I am going for a research internship this summer in $p$-adic numbers. I am currently taking a number theory course, and have the essentials of a first year mathematics student, like multivariable calculus, linear algebra, probability, and a proofs course. I was curious to know if there are any problems in $p$-adic numbers that are accessible to an undergraduate like me.
Note that I am very motivated, and am willing to self-study abstract algebra and analysis as required for such problems (I have already begun with Fraleigh).
Thank you!
Although I am self-taught in number theory, in recent years I proved a result that is connected with the following exercise on the commutative ring of $g$-adic integers (assume $g \in \mathbb{N}-\{0,1,2\}$.

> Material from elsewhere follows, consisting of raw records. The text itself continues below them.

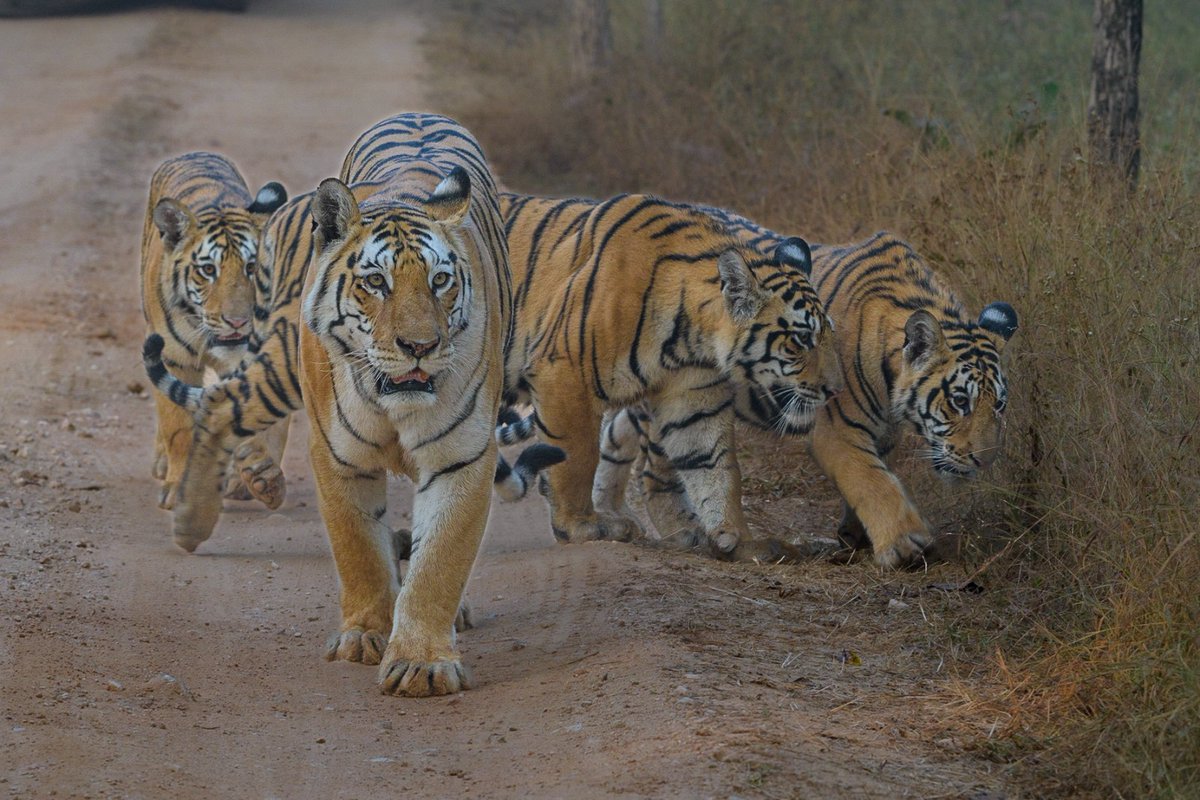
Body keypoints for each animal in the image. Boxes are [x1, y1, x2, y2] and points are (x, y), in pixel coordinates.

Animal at [140, 151, 286, 512]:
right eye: (208, 270)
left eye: (251, 267)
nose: (237, 321)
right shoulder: (172, 357)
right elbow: (178, 426)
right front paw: (177, 487)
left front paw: (259, 479)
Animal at [497, 192, 842, 558]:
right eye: (800, 339)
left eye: (828, 335)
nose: (835, 390)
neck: (692, 336)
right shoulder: (564, 373)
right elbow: (574, 459)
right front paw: (580, 526)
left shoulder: (694, 398)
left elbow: (715, 466)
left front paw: (741, 540)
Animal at [590, 206, 1019, 569]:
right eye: (959, 401)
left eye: (998, 405)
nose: (984, 461)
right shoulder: (837, 428)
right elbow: (874, 481)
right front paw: (904, 545)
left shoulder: (883, 431)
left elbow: (873, 477)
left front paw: (856, 535)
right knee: (653, 468)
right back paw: (685, 532)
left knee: (614, 435)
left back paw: (611, 513)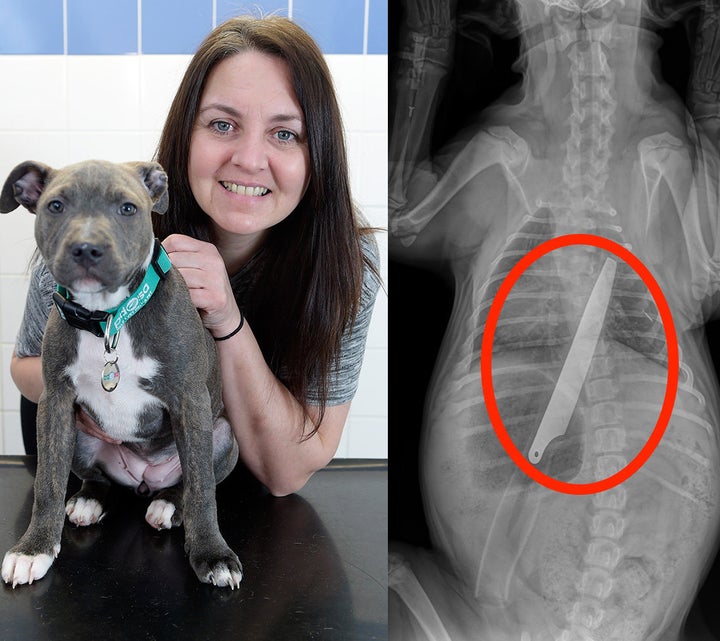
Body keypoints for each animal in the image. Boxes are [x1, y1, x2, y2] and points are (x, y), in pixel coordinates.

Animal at [0, 159, 242, 584]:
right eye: (56, 206)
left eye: (127, 208)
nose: (86, 248)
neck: (109, 318)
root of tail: (144, 481)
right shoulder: (55, 401)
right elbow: (47, 481)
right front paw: (34, 549)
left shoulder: (191, 401)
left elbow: (202, 491)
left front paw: (213, 555)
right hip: (80, 434)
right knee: (95, 478)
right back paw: (88, 501)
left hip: (224, 436)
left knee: (189, 482)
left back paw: (169, 505)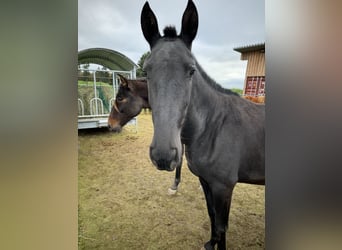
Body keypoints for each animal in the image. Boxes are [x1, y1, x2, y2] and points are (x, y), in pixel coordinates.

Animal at [141, 0, 264, 249]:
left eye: (191, 70)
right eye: (146, 71)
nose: (163, 156)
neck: (213, 128)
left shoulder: (224, 187)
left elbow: (222, 226)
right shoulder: (207, 182)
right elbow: (212, 217)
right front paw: (210, 243)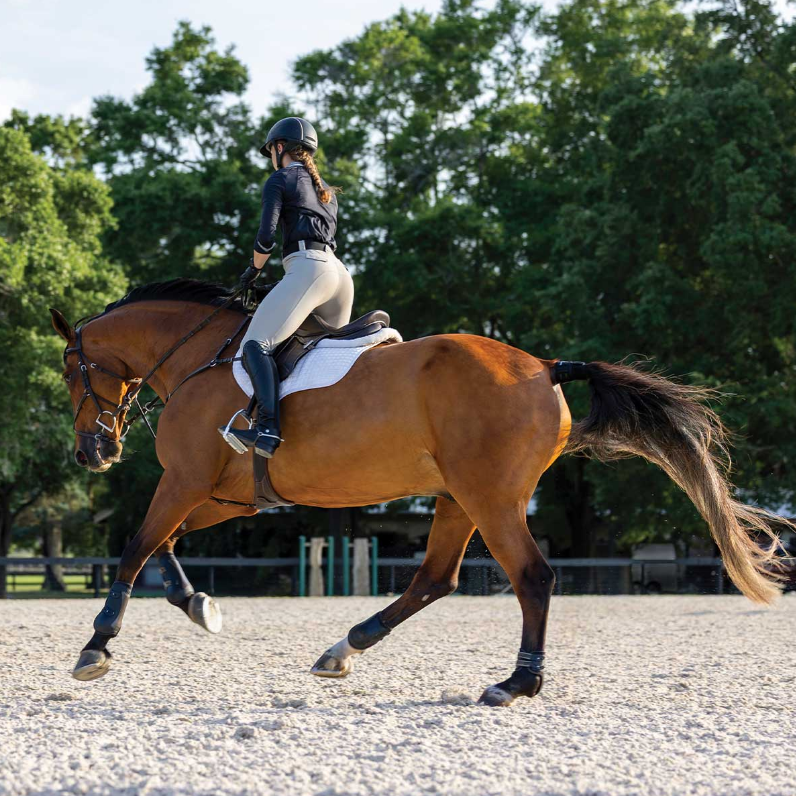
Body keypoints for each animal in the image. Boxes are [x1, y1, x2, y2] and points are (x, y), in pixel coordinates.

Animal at [51, 279, 786, 706]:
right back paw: (343, 649)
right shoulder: (221, 494)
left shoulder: (185, 480)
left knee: (532, 576)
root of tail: (545, 367)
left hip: (489, 498)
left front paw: (96, 648)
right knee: (435, 578)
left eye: (68, 369)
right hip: (457, 497)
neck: (196, 355)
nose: (93, 452)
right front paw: (198, 604)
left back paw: (517, 682)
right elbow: (163, 545)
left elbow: (135, 546)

For some given $g$ as above, find the minimum value of the positive integer $k$, in $\mathbb{Z}_g$, such that the fundamental equation $y^k=y$ includes all the solutions of $y^{k+1}=y$ (e.g., if $g=10$, then $k=5$ and we have a total of $15$ solutions - see 15 Solutions, p. 451).
You could start with a few, small, integers $g$ and look at what happens when $g$ is a prime or not. If yes, you can try to connect what you discover to the $p$-adic valuation definition (remembering that, in general, a $p$-adic number lies in $\mathbb{Z}_p$ iff its $p$-adic norm is $\leq 1$).
Have fun!